§ **TRY IT**:
Take the listing below and print exactly the lines starting at the line containing "Betty Crocker Muffin & Quick Bread Mix Cinnamon" and ending at the line containing "Back to all products", both ends included, and no others.

§ **DATA LISTING**:

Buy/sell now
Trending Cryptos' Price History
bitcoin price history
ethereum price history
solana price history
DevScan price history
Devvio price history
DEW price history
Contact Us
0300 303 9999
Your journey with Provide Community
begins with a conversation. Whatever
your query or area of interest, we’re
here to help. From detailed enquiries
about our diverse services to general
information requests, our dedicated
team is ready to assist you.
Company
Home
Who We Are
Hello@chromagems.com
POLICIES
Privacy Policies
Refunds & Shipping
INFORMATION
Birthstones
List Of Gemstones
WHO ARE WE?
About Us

==

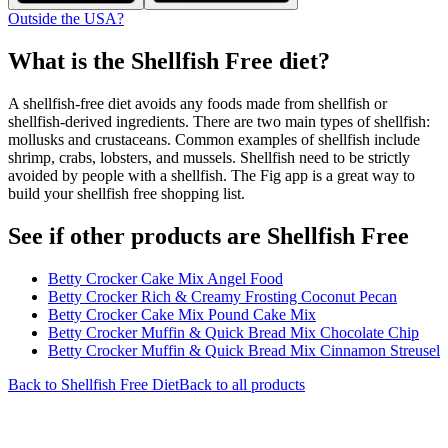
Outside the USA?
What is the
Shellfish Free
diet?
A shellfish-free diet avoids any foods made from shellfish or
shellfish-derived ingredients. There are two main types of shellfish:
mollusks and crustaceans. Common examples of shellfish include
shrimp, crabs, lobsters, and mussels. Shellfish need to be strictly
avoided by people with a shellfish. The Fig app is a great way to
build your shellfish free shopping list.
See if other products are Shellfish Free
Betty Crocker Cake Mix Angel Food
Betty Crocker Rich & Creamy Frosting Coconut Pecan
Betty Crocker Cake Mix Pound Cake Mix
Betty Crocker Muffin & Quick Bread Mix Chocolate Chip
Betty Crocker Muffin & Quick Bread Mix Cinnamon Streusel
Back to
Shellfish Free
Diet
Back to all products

§ **WRITTEN ANSWER**:
Betty Crocker Muffin & Quick Bread Mix Cinnamon Streusel
Back to
Shellfish Free
Diet
Back to all products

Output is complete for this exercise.